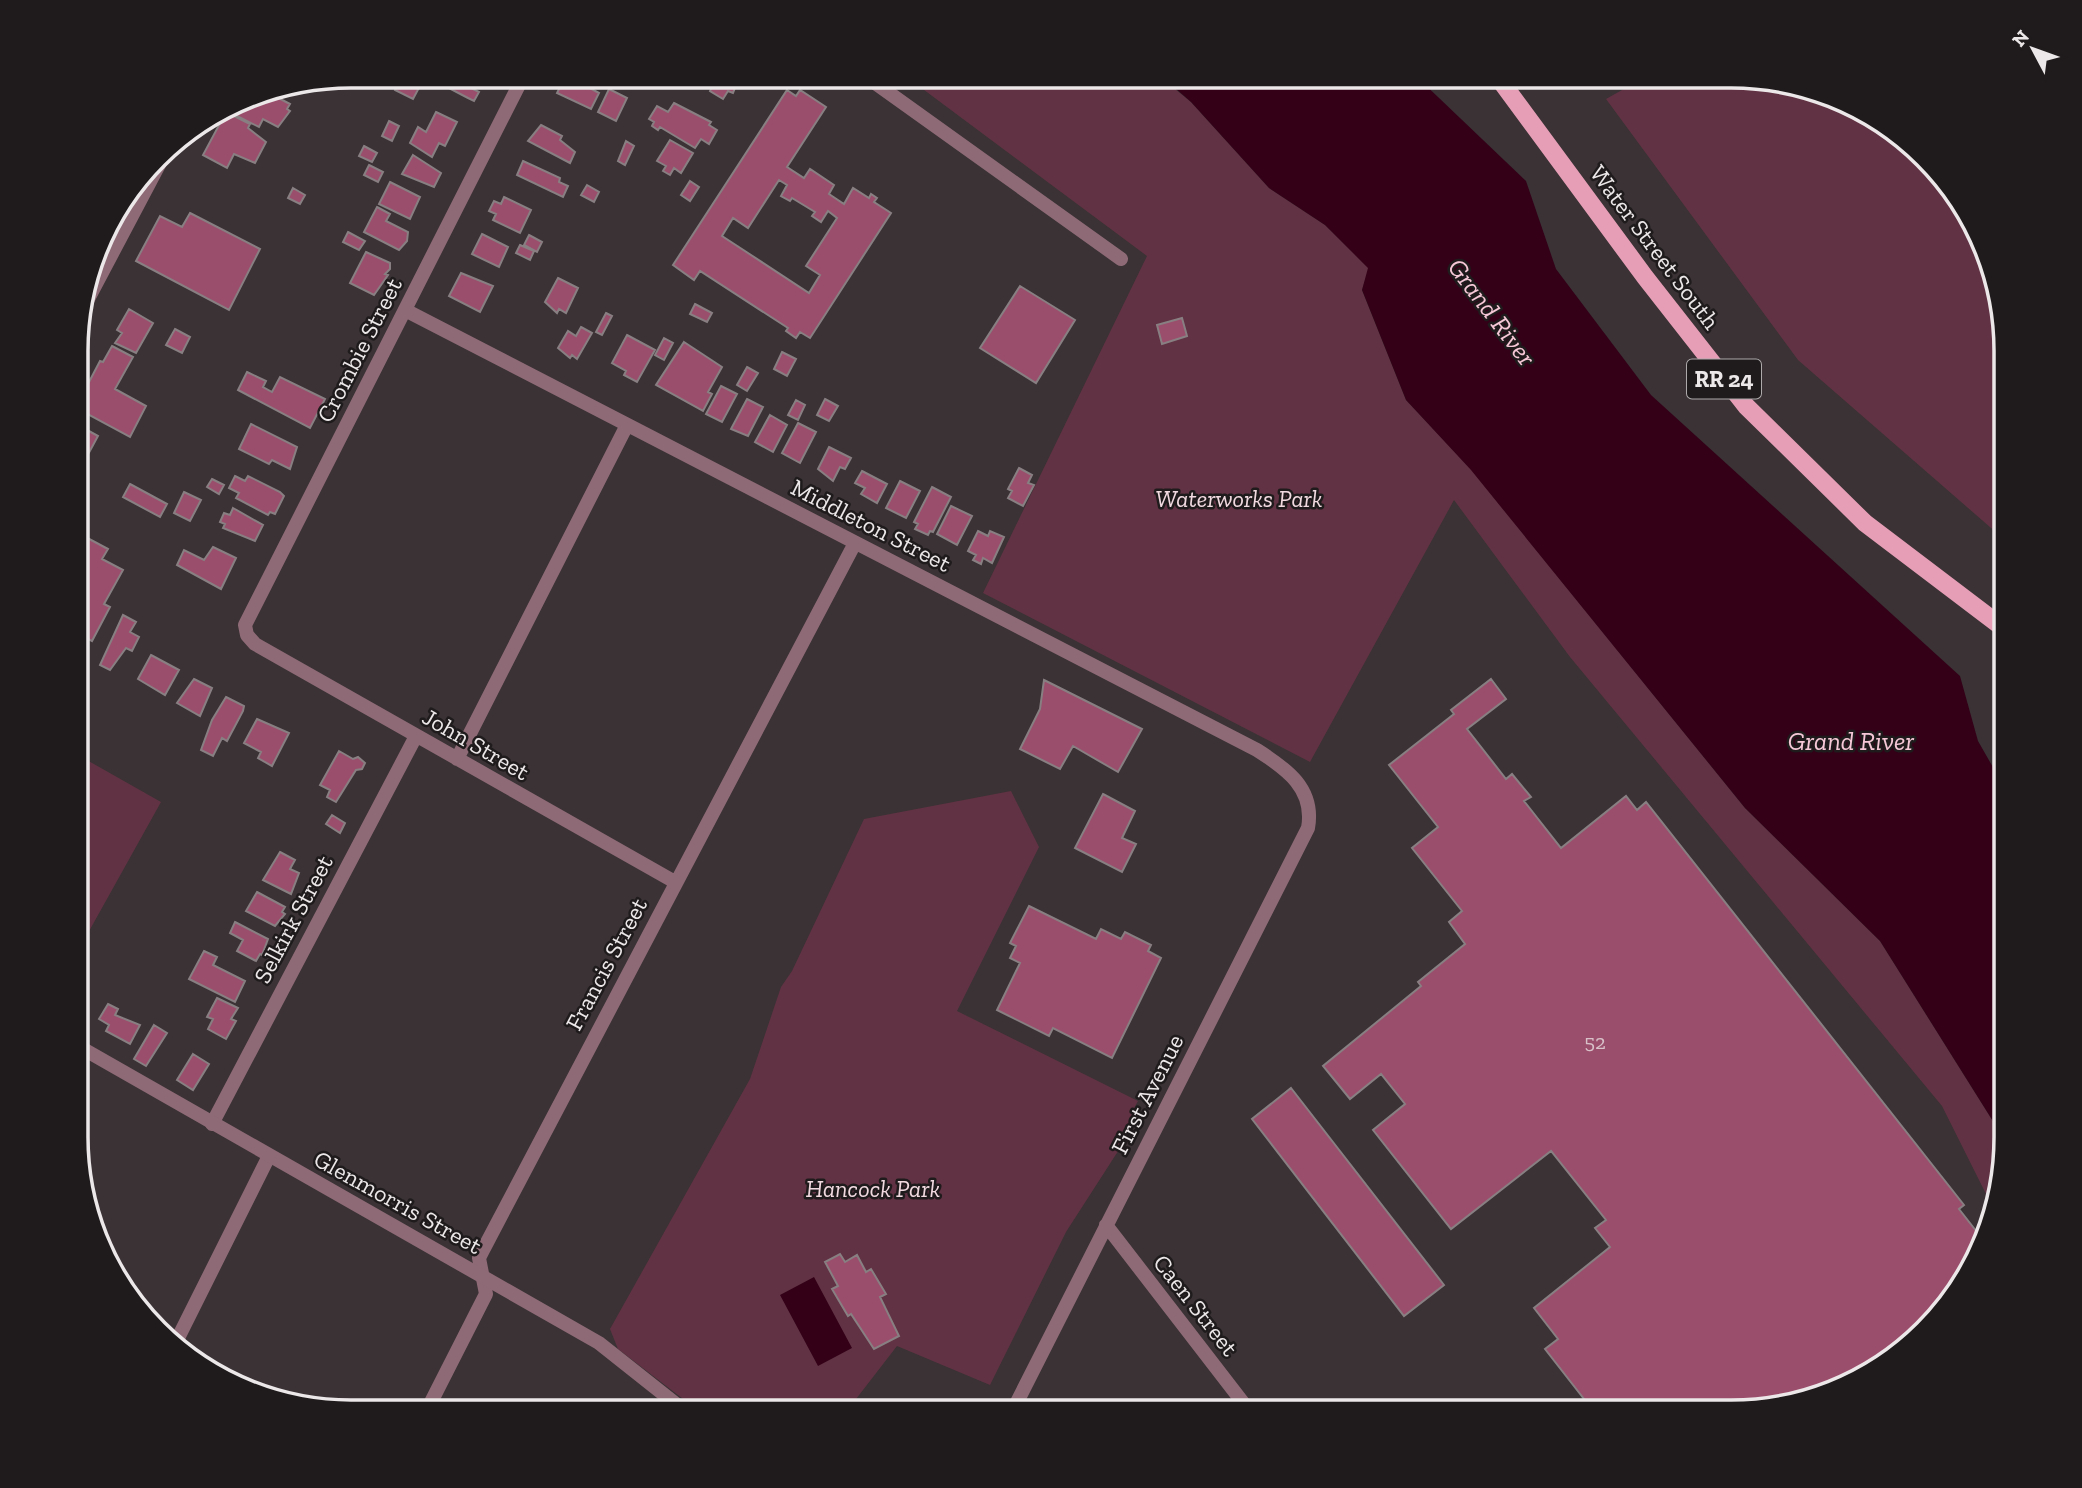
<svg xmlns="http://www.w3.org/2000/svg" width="2082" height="1488" viewBox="0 0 2082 1488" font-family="'Zilla Slab',serif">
	<rect width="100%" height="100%" fill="#3a3235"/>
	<path fill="#613243" d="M904,75L1159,76L1191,102L1269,188L1325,225L1369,268L1362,290L1406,400L1471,469L1745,808L1880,941L2006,1142L1995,1212L1942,1106L1570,657L1454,500L1310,762L983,593L1147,256Z
		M1647,76H1749L1837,96L1900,132L1978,228L2006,333V541L1798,360L1606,99Z
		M78,755L161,802L78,951Z
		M1011,791L1039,847L957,1011L1138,1101L1133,1110L1142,1114L1066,1232L990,1385L897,1346L846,1412H700L618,1349L610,1329L750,1079L781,987L792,971L864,819Z"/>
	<path fill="#330018" d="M1161,76H1416L1526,181L1556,269L1651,395L1960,676L1978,741L2006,790V1142L1880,941L1745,808L1471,470L1406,400L1362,290L1368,268L1325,225L1269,188L1191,102Z
		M814,1277L852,1348L818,1366L780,1295Z"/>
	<path fill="#9b4e6b" stroke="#887f82" stroke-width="2" fill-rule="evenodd" d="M402,75L421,84L413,99L395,90Z
		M433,75H470L478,80L473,89L479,92L474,101L468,98L445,86L447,82Z
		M566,75L599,93L591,109L557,93Z
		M740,75L733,93L728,91L723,99L710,91L717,75Z
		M609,89L627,98L616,121L598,112Z
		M787,90L796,96L800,90L826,107L787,167L804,178L810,169L834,185L829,194L844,204L853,188L869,198L871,194L877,198L874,202L891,213L810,338L800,332L796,338L786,331L788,328L700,271L694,280L673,265ZM779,180L787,185L781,196L790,201L792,198L815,212L812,216L821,222L828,211L837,218L806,266L820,275L809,293L722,236L733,218L748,228Z
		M267,92L290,104L287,109L290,111L278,127L263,119L259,127L235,115L245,96Z
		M674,103L711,122L709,125L717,130L709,144L701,139L695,148L660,127L658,130L652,126L654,122L649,119L657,106L668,112Z
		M226,112L250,124L248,128L266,142L255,163L234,154L227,168L203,155Z
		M436,112L457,122L445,146L439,143L432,157L410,143L418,127L426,132Z
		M389,121L399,126L392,141L382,136Z
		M541,125L562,136L560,140L575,152L570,163L528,141Z
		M670,140L693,153L681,173L674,168L670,175L663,171L666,166L657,161Z
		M626,141L634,146L625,165L618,161Z
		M364,146L377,153L372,162L359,156Z
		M413,155L441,173L434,187L402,174Z
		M523,161L560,178L559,182L568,186L563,197L517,175Z
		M369,165L383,172L378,182L364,175Z
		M690,181L699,187L690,201L681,195Z
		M390,182L420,197L410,219L379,204Z
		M587,185L599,192L594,202L581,195Z
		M293,188L305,195L300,204L288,198Z
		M504,197L531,210L520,233L493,220L496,214L489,211L494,201L501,204Z
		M377,207L390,214L386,221L408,232L407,241L399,250L364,232Z
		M190,213L260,249L229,310L136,261L160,216L182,227Z
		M348,232L365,241L359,250L343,242Z
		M482,234L508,247L499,267L472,254Z
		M529,235L542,242L537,252L524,245Z
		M520,245L534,251L530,260L516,253Z
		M366,252L390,263V269L385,274L388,275L374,295L350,283Z
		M461,273L493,286L480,312L449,296Z
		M558,278L578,288L566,313L559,309L557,313L545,302Z
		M1020,286L1075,320L1036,383L980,348Z
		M695,304L712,313L707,322L690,314Z
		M129,309L153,323L136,353L115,343L122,333L117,330Z
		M606,313L612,316L602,335L596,332Z
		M1182,318L1187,336L1162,344L1157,325Z
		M581,327L592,333L577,359L572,355L570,358L558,348L568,331L576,336Z
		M175,329L190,337L182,353L166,345Z
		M627,335L655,350L637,382L624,375L626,371L612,363Z
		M664,338L673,343L664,360L655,355Z
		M684,342L722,367L708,392L712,394L703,411L656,385Z
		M112,346L133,357L115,389L146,406L130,437L78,409V403L100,361L103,362Z
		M782,352L796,359L787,376L774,369Z
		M747,367L758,373L747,391L737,385Z
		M247,372L266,381L263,387L272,392L280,377L325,399L310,428L238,390Z
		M721,386L737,394L722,422L706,414Z
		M747,399L763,407L748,436L731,429Z
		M825,399L838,406L829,421L817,415Z
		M796,400L805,405L798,420L788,415Z
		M770,415L787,425L773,452L755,442Z
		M798,423L816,432L800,463L782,453Z
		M251,424L297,447L290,469L272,460L269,464L239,449Z
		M78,425L98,436L78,473Z
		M829,447L851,458L845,469L840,467L833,481L818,469Z
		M1019,468L1032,475L1028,483L1034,485L1023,506L1008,498L1012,491L1008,489Z
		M862,471L887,484L877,503L861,494L865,488L855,483Z
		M235,476L245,481L248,476L280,492L284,496L275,514L270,512L268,515L236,498L239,493L229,488Z
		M212,479L224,485L219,494L207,487Z
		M900,481L920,491L906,518L886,508Z
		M130,484L167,504L160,517L123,497Z
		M932,487L951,497L933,532L930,531L928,535L915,529L918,524L914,522Z
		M184,492L201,500L190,521L174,513Z
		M951,506L972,516L957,545L937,534Z
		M233,508L263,525L255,541L223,528L225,524L220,522L224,513L230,515Z
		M978,531L988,536L990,531L1004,537L992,563L983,558L981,564L973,560L976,555L968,551Z
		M78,533L108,549L102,559L123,570L104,604L110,607L92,641L78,633Z
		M213,547L236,558L221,589L177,565L184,550L204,560Z
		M123,615L136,622L130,632L139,637L132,651L126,648L110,670L100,665Z
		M151,655L179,670L165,695L138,679Z
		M194,679L212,688L200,716L177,703Z
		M1491,679L1506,699L1467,729L1506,779L1512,774L1531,797L1524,801L1561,848L1626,796L1637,810L1646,802L1964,1205L1959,1209L1984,1241L1950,1306L1854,1384L1732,1413H1595L1545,1349L1558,1339L1534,1308L1610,1247L1595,1228L1606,1220L1551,1151L1451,1229L1373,1130L1405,1104L1381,1074L1350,1099L1323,1066L1421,986L1418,982L1465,944L1449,922L1462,911L1412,848L1438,827L1389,765L1454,714L1451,710Z
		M1044,680L1142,729L1118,772L1073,746L1060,769L1020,749L1040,709Z
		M226,697L244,706L243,711L227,741L222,738L213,756L201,750L212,720Z
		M257,719L289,733L272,766L258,758L261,752L244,743Z
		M339,751L353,759L358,757L365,763L362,769L356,770L336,802L327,797L330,790L320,785Z
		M1103,794L1135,811L1122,838L1136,844L1122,872L1075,848Z
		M332,815L345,823L340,833L326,824Z
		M280,852L295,860L290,869L299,873L291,894L263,880Z
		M257,892L285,907L282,912L285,914L275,926L246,911Z
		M1029,906L1096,939L1101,929L1121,939L1125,932L1151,945L1148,951L1161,958L1112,1058L1053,1028L1049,1036L997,1010L1020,963L1010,958L1016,946L1010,943Z
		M235,922L268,939L262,955L260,954L256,961L237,951L243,940L230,933Z
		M204,951L217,957L213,965L245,981L235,1002L189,979Z
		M217,998L238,1008L231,1019L236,1021L226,1039L208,1029L213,1019L207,1017Z
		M108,1004L118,1009L115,1015L140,1025L130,1044L106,1031L109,1025L99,1019Z
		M154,1025L167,1033L146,1066L134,1059Z
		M193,1054L209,1064L193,1090L177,1080Z
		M1291,1088L1444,1285L1404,1316L1252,1119Z
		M840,1254L845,1262L857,1255L866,1272L871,1269L886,1294L880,1297L899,1336L874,1349L851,1314L848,1316L832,1289L838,1286L825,1262Z"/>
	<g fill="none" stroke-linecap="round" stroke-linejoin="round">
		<path stroke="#8e6a76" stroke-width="14" d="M524,75L245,625L247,635L255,644L675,882
			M864,75L1121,259
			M405,310L1257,750C1287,769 1315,789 1308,828L1012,1412
			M78,318L171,142
			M457,759L627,425
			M212,1124L416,736
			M1106,1225L1251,1413
			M174,1346L269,1156
			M426,1412L486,1294L479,1258L482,1252L855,543"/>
		<path stroke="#8e6a76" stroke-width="14" d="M78,1046L599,1343L686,1412"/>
		<path stroke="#e69eb6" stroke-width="18" d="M1497,76L1645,277L1746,406L1865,523L2006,630"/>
	</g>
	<g text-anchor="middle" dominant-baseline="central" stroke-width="5" stroke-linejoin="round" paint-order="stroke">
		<g font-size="21" fill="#d8c1c9">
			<text x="1595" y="1041">52</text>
		</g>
		<rect fill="#1f1b1c" stroke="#aeaaab" stroke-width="2" x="1687" y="359.5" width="74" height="39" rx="5"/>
		<g font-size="23" font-weight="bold" fill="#ece7e8">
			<text x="1724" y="379">RR 24</text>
		</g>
		<g font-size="24" fill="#ece7e8" stroke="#1f1b1c">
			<text transform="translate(1655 247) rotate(53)">Water Street South</text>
			<text transform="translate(359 350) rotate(-63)">Crombie Street</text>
			<text transform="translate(871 525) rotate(27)">Middleton Street</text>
			<text transform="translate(476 744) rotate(30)">John Street</text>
			<text transform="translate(293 919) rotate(-62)">Selkirk Street</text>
			<text transform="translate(606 964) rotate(-62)">Francis Street</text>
			<text transform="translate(1147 1094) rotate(-63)">First Avenue</text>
			<text transform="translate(398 1202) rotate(29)">Glenmorris Street</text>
			<text transform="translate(1196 1305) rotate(52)">Caen Street</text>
		</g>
		<g font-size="24" font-style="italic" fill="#f2dae1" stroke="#1f1b1c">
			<text x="1239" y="498">Waterworks Park</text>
			<text x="873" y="1188">Hancock Park</text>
		</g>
		<g font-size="26" font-style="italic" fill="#f6c8d7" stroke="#1f1b1c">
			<text transform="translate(1492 312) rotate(53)">Grand River</text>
			<text x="1851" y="741">Grand River</text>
		</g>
	</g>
	<path d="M0 0H2082V1488H0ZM351 88H1731A263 263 0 0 1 1994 351V1137A263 263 0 0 1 1731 1400H351A263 263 0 0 1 88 1137V351A263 263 0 0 1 351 88Z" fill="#1f1b1c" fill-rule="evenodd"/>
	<path fill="none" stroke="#ece7e8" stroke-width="3.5" d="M351 88H1731A263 263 0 0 1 1994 351V1137A263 263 0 0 1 1731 1400H351A263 263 0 0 1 88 1137V351A263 263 0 0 1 351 88Z"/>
	<g transform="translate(2033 49) rotate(311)" stroke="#1f1b1c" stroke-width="5" paint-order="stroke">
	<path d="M0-5L12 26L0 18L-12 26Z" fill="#ece7e8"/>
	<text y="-10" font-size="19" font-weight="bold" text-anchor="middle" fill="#ece7e8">N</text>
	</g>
</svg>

**Exercise description**: Produce only the lines from the line containing "M558,278L578,288L566,313L559,309L557,313L545,302Z" through the line containing "M194,679L212,688L200,716L177,703Z", inclusive of both, exactly as they stand in the entries above.

**Result of this task**:
		M558,278L578,288L566,313L559,309L557,313L545,302Z
		M1020,286L1075,320L1036,383L980,348Z
		M695,304L712,313L707,322L690,314Z
		M129,309L153,323L136,353L115,343L122,333L117,330Z
		M606,313L612,316L602,335L596,332Z
		M1182,318L1187,336L1162,344L1157,325Z
		M581,327L592,333L577,359L572,355L570,358L558,348L568,331L576,336Z
		M175,329L190,337L182,353L166,345Z
		M627,335L655,350L637,382L624,375L626,371L612,363Z
		M664,338L673,343L664,360L655,355Z
		M684,342L722,367L708,392L712,394L703,411L656,385Z
		M112,346L133,357L115,389L146,406L130,437L78,409V403L100,361L103,362Z
		M782,352L796,359L787,376L774,369Z
		M747,367L758,373L747,391L737,385Z
		M247,372L266,381L263,387L272,392L280,377L325,399L310,428L238,390Z
		M721,386L737,394L722,422L706,414Z
		M747,399L763,407L748,436L731,429Z
		M825,399L838,406L829,421L817,415Z
		M796,400L805,405L798,420L788,415Z
		M770,415L787,425L773,452L755,442Z
		M798,423L816,432L800,463L782,453Z
		M251,424L297,447L290,469L272,460L269,464L239,449Z
		M78,425L98,436L78,473Z
		M829,447L851,458L845,469L840,467L833,481L818,469Z
		M1019,468L1032,475L1028,483L1034,485L1023,506L1008,498L1012,491L1008,489Z
		M862,471L887,484L877,503L861,494L865,488L855,483Z
		M235,476L245,481L248,476L280,492L284,496L275,514L270,512L268,515L236,498L239,493L229,488Z
		M212,479L224,485L219,494L207,487Z
		M900,481L920,491L906,518L886,508Z
		M130,484L167,504L160,517L123,497Z
		M932,487L951,497L933,532L930,531L928,535L915,529L918,524L914,522Z
		M184,492L201,500L190,521L174,513Z
		M951,506L972,516L957,545L937,534Z
		M233,508L263,525L255,541L223,528L225,524L220,522L224,513L230,515Z
		M978,531L988,536L990,531L1004,537L992,563L983,558L981,564L973,560L976,555L968,551Z
		M78,533L108,549L102,559L123,570L104,604L110,607L92,641L78,633Z
		M213,547L236,558L221,589L177,565L184,550L204,560Z
		M123,615L136,622L130,632L139,637L132,651L126,648L110,670L100,665Z
		M151,655L179,670L165,695L138,679Z
		M194,679L212,688L200,716L177,703Z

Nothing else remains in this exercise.